TRY IT: Count every line below that contains "ローヤルゼリーEX", then state the total with no other output.

[Data entries]

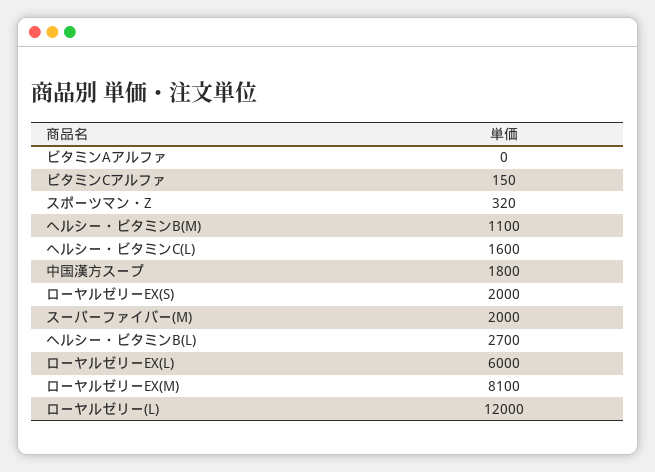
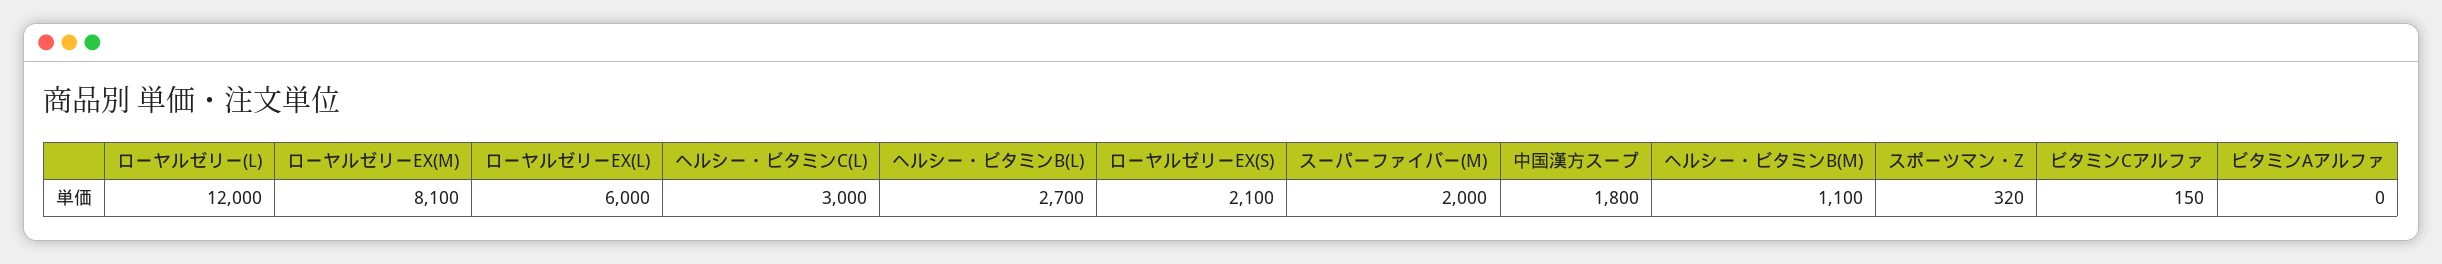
  {
    "ビタミンAアルファ": 0,
    "ビタミンCアルファ": 150,
    "スポーツマン・Z": 320,
    "ヘルシー・ビタミンB(M)": 1100,
-   "ヘルシー・ビタミンC(L)": 1600,
+   "ヘルシー・ビタミンC(L)": 3000,
    "中国漢方スープ": 1800,
-   "ローヤルゼリーEX(S)": 2000,
+   "ローヤルゼリーEX(S)": 2100,
    "スーパーファイバー(M)": 2000,
    "ヘルシー・ビタミンB(L)": 2700,
    "ローヤルゼリーEX(L)": 6000,
    "ローヤルゼリーEX(M)": 8100,
    "ローヤルゼリー(L)": 12000
  }

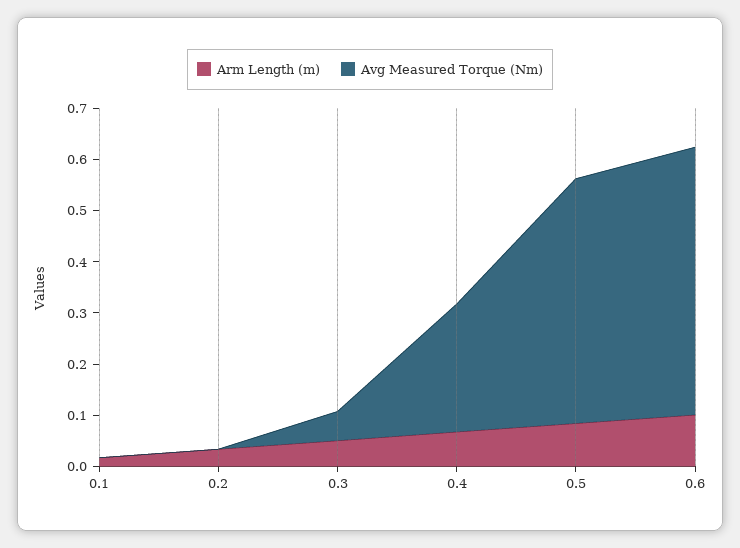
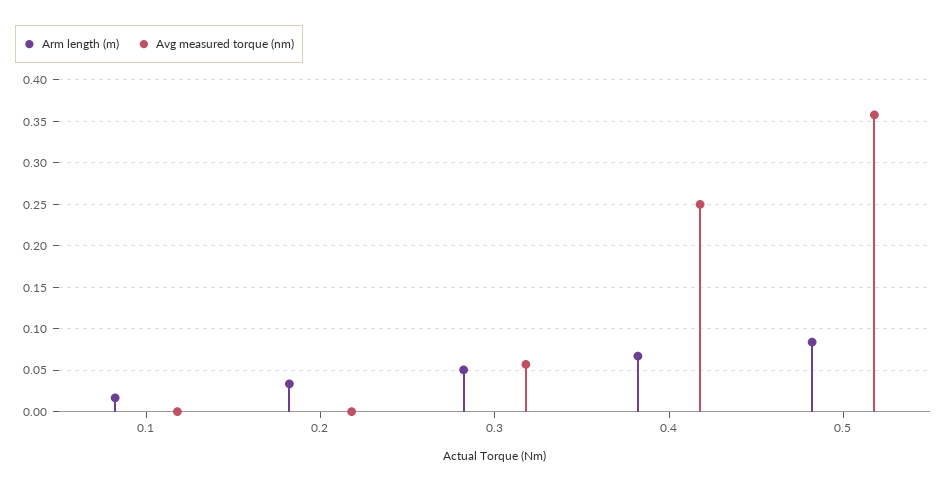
  {
    "Arm Length (m)": {
      "0.1": 0.02,
      "0.2": 0.03,
      "0.3": 0.05,
      "0.4": 0.07,
-     "0.5": 0.08,
+     "0.5": 0.08
-     "0.6": 0.1
    },
    "Avg Measured Torque (Nm)": {
      "0.1": 0,
      "0.2": 0,
      "0.3": 0.06,
      "0.4": 0.25,
-     "0.5": 0.48,
+     "0.5": 0.36
-     "0.6": 0.52
    }
  }

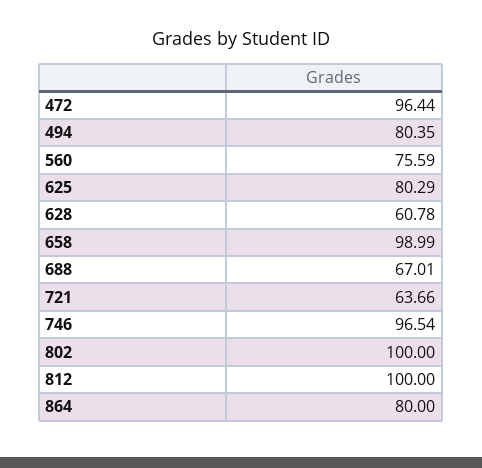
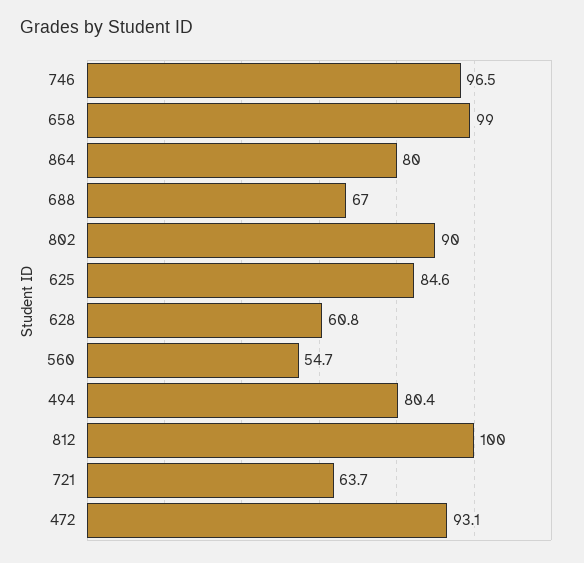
  {
-   "472": 96.44,
+   "472": 93.1,
    "494": 80.35,
-   "560": 75.59,
+   "560": 54.7,
-   "625": 80.29,
+   "625": 84.6,
    "628": 60.78,
    "658": 98.99,
    "688": 67.01,
    "721": 63.66,
    "746": 96.54,
-   "802": 100,
+   "802": 90,
    "812": 100,
    "864": 80
  }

WRITTEN ANSWER: 4